* [REQUIREMENT] The expected output is each line below containing "Right", copied in full.

* [SUPPLIED RECORDS]
--- START ---

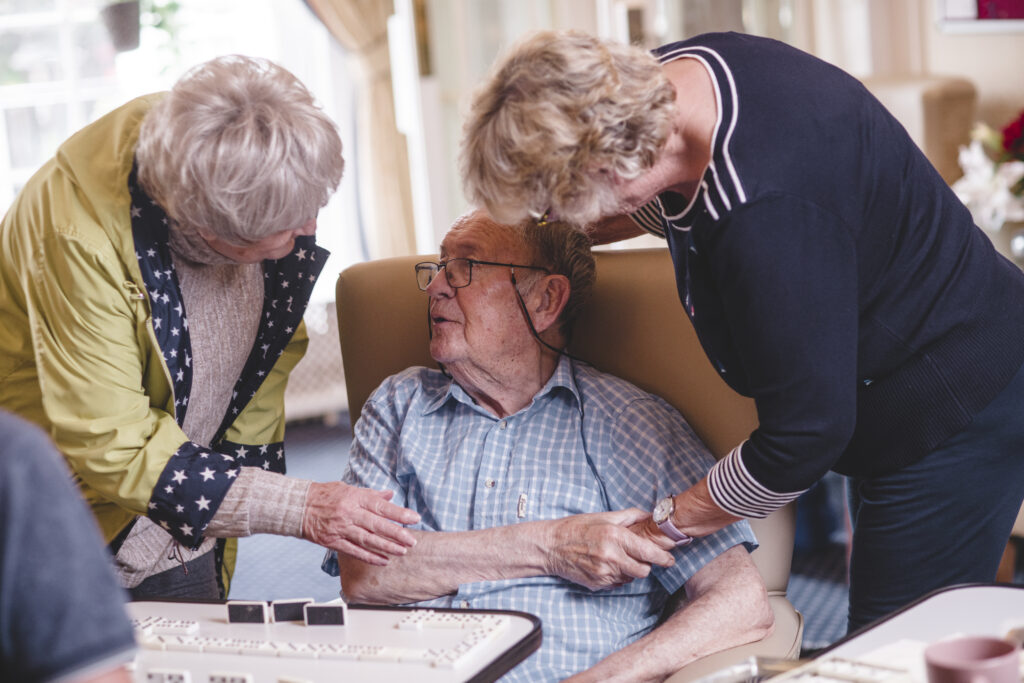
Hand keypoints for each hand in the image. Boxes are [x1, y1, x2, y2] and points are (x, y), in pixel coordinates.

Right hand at [302, 482, 419, 565]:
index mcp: (354, 498)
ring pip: (367, 540)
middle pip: (377, 525)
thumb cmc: (324, 495)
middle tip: (412, 540)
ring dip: (386, 547)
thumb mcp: (349, 489)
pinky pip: (354, 551)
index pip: (381, 506)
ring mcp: (341, 528)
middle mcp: (349, 513)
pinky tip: (383, 561)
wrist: (298, 506)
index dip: (399, 513)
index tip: (414, 518)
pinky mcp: (333, 541)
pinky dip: (369, 557)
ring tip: (402, 551)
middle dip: (397, 534)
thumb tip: (390, 495)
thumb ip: (370, 495)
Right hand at [544, 508, 674, 590]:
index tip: (670, 560)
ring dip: (631, 570)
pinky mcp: (597, 584)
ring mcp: (604, 573)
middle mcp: (611, 557)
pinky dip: (618, 575)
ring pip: (631, 578)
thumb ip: (631, 516)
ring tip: (618, 557)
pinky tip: (607, 564)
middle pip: (644, 570)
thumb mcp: (604, 516)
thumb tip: (652, 516)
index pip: (649, 553)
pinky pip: (617, 583)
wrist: (551, 546)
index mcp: (615, 537)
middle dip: (646, 564)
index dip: (664, 558)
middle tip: (640, 556)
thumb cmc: (577, 528)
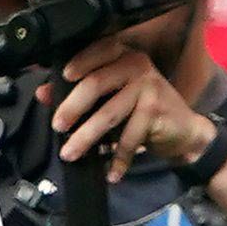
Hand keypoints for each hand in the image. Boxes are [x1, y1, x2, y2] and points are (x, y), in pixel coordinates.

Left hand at [44, 38, 212, 180]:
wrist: (183, 128)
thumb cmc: (139, 107)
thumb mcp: (109, 95)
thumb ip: (77, 91)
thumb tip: (42, 93)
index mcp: (122, 56)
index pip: (99, 51)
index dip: (81, 61)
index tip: (63, 76)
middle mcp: (137, 66)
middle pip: (95, 84)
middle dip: (72, 107)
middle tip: (56, 127)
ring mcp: (148, 87)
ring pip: (109, 115)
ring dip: (86, 138)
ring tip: (69, 155)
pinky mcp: (156, 110)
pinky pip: (129, 138)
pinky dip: (117, 159)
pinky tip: (110, 174)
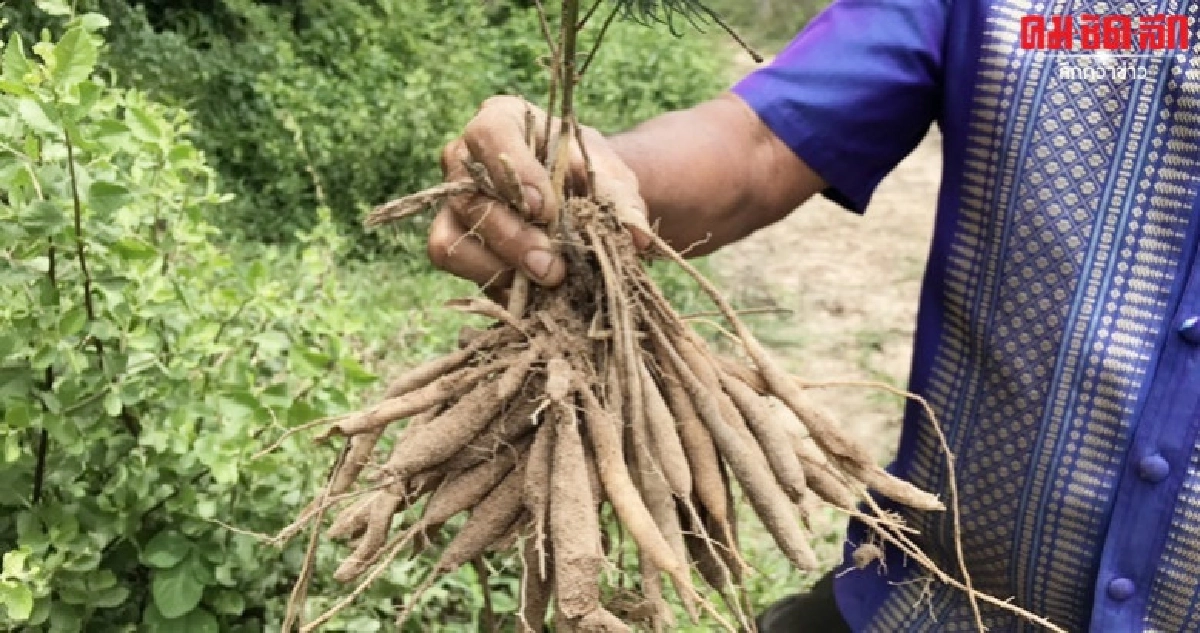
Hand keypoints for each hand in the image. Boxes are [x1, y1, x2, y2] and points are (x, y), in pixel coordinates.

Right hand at [428, 96, 648, 293]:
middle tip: (553, 268)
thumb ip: (621, 198)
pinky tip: (531, 293)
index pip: (490, 134)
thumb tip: (638, 238)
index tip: (545, 208)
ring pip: (450, 239)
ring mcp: (454, 203)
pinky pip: (456, 265)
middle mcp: (464, 159)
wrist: (577, 198)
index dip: (514, 171)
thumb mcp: (610, 175)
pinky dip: (493, 283)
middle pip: (470, 197)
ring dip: (497, 267)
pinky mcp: (453, 242)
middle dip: (513, 238)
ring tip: (545, 283)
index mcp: (501, 121)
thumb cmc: (587, 174)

--- END ---

* [ANSWER SECTION]
Right hand at [302, 482, 419, 565]:
Right hand at [544, 508, 674, 590]:
Right hand at [428, 96, 648, 293]:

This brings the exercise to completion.